Screen mit Ivanka im Saal voller Menschen.
Legende: Videomaterial von Trumps Tochter Ivanka zur Rechtmässigkeit von Joe Bidens Wahl zum US-Präsidenten. Keystone

Zeugenaussagen, darunter von Trumps Justizminister William Barr, machen deutlich: Alle im Weissen Haus und in der Regierung wussten sehr wohl, dass die Wahl von Joe Biden zum Präsidenten rechtmässig verlaufen war. Selbst Trumps Tochter Ivanka räumt in einer in der Anhörung präsentierten Aussage ein: «Barrs Einschätzung hat mich überzeugt. Ich respektiere (den damaligen) Justizminister Barr.»

Erschütternde Beweise blieben bislang aus

Liz Cheney meinte darauf: «Noch jeder US-Präsident hat das Wahlergebnis akzeptiert und einen friedlichen Machtwechsel ermöglicht. Bis auf diesen einen.» Zwar konnte die Kommission nicht, wie zuvor angekündigt, eine, ja gar mehrere Bomben platzen lassen.

Doch das bereits in der ersten Anhörung vorgelegte Material ist in seiner Gesamtheit erschütternd, obschon einzelne Elemente schon bekannt waren. Entscheidend wird nun erstens sein: Reichen das Belastungsmaterial und die Zeugenaussagen insgesamt für Anklagen gegen Trump und seine engsten Getreuen?

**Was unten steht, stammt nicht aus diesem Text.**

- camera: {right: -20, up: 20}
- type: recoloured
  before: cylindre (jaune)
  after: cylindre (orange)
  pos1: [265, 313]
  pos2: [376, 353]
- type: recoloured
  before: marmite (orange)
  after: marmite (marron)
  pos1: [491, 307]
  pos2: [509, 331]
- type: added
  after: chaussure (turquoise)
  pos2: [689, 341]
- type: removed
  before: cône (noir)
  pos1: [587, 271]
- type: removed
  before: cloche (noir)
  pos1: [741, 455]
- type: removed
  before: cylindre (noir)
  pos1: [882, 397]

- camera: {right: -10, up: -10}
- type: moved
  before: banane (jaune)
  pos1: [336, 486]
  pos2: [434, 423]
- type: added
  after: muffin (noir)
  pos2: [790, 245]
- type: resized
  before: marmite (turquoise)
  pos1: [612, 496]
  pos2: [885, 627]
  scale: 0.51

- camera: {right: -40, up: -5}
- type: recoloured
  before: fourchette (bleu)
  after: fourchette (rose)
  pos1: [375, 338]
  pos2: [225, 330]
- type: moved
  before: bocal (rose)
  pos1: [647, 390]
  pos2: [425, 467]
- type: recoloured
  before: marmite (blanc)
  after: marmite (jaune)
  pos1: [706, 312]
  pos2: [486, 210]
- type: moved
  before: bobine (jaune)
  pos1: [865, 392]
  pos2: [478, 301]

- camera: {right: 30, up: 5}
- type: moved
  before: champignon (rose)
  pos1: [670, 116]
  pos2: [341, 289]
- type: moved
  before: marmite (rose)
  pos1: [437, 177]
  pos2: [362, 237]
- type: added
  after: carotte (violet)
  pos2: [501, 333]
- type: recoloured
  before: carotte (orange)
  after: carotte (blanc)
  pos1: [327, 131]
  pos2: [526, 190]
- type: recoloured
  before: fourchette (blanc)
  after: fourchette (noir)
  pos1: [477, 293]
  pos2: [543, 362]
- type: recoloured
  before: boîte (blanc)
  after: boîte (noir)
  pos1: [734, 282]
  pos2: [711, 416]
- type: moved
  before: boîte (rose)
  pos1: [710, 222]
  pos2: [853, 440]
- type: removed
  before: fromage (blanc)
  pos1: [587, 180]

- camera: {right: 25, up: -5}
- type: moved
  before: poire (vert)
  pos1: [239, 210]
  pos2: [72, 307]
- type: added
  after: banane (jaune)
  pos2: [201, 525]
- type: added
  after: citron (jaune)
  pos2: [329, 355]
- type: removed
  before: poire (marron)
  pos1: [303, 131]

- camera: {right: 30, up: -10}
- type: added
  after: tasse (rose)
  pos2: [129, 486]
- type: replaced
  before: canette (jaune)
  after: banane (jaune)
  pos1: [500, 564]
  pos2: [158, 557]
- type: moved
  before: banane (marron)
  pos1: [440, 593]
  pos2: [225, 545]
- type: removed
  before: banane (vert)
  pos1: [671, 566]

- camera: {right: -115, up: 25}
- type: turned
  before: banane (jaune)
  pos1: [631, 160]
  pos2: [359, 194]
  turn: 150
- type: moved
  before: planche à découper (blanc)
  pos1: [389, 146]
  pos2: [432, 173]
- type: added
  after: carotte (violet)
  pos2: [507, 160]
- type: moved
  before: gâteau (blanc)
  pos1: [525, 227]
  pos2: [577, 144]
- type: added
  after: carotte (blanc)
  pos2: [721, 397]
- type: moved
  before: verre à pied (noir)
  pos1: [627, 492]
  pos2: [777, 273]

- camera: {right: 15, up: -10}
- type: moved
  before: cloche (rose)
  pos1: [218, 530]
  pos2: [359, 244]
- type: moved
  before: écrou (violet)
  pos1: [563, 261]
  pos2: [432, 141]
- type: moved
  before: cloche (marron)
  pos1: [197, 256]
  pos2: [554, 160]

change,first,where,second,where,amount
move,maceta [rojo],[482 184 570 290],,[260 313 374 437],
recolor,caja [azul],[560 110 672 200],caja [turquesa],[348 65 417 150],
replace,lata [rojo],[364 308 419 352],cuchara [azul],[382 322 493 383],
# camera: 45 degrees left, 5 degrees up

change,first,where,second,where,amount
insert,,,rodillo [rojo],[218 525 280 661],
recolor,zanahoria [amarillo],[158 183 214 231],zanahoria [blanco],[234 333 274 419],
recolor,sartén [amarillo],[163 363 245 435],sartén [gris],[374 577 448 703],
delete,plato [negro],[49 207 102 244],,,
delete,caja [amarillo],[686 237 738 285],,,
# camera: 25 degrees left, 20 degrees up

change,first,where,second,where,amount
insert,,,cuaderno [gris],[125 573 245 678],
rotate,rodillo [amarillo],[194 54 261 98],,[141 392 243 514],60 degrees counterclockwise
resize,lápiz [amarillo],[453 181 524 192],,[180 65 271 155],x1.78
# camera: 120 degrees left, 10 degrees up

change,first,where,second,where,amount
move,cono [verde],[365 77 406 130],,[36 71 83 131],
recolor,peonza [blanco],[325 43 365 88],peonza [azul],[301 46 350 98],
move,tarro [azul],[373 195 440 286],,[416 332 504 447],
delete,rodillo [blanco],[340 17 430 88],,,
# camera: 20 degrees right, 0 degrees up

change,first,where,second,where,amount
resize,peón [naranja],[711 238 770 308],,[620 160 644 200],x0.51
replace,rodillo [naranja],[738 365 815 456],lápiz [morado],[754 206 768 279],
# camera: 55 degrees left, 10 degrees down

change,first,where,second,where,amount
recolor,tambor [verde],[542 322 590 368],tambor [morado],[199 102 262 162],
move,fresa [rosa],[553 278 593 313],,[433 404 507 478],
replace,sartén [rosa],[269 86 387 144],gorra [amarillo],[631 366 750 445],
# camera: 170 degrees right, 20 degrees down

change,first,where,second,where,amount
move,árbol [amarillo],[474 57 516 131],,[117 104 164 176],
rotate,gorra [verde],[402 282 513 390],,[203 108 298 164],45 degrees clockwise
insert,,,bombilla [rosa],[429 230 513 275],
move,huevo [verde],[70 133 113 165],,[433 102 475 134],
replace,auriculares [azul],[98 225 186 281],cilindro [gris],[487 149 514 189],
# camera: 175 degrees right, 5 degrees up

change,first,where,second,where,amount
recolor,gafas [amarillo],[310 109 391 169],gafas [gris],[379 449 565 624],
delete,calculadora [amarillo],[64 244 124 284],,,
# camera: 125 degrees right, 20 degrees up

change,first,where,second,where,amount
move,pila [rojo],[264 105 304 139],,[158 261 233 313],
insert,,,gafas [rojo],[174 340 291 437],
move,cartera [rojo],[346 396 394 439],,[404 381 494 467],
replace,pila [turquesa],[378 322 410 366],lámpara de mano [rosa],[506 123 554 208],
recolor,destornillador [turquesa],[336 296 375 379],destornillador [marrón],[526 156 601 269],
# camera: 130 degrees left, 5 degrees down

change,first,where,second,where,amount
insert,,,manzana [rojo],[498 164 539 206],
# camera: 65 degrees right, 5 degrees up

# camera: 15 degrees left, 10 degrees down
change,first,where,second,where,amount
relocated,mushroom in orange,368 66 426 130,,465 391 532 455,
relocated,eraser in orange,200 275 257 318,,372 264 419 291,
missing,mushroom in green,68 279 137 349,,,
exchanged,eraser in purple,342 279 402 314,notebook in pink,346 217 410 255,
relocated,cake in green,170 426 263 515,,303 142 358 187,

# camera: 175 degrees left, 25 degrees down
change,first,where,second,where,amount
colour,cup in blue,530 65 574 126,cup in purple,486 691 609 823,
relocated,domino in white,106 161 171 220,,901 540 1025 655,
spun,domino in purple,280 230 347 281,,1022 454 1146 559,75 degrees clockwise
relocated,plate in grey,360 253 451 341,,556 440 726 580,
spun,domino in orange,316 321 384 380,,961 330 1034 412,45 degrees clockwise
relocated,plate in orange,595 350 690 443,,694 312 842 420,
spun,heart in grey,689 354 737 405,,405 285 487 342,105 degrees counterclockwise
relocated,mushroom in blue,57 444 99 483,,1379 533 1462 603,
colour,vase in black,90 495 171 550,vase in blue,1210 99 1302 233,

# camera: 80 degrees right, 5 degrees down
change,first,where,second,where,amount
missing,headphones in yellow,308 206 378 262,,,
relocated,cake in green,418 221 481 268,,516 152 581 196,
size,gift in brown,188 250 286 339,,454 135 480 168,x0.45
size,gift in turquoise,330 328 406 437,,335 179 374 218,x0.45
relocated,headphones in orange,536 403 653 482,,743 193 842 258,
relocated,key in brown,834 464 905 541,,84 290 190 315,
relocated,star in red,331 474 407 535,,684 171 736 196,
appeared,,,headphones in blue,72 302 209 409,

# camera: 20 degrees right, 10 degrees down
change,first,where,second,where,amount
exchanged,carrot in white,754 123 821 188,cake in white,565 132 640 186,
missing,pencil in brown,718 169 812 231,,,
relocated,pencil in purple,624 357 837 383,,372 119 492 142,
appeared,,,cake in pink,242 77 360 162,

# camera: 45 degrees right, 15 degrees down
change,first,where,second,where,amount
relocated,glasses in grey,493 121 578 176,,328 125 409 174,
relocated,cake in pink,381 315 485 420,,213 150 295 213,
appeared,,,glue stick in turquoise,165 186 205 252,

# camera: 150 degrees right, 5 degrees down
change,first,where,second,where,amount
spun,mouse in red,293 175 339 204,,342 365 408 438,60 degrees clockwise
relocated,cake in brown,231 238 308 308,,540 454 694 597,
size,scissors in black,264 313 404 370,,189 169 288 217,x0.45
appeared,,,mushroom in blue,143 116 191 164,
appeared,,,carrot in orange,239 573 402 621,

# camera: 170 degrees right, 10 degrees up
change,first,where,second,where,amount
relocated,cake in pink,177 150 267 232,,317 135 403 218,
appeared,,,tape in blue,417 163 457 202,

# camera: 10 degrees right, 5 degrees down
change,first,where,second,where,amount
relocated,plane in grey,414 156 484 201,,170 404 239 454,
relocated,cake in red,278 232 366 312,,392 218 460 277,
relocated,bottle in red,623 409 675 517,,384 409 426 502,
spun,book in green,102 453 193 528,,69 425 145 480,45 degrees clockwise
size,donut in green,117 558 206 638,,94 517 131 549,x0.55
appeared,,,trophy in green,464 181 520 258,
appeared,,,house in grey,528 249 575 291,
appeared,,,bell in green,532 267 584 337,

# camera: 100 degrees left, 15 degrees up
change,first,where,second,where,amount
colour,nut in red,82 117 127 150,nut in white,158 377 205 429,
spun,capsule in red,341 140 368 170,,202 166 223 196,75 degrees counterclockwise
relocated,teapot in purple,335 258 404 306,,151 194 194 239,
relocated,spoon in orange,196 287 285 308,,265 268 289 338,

Bisher angeklagt wurden nämlich nur Mitglieder von zwei rechtsextremen Gruppen, die unmittelbar beim Sturm aufs Kapitol mitmachten. Und zweitens: Werden sich auch jene zig Millionen Republikaner überzeugen lassen, die immer noch Trumps Mär von der gestohlenen Wahl glauben oder glauben wollen?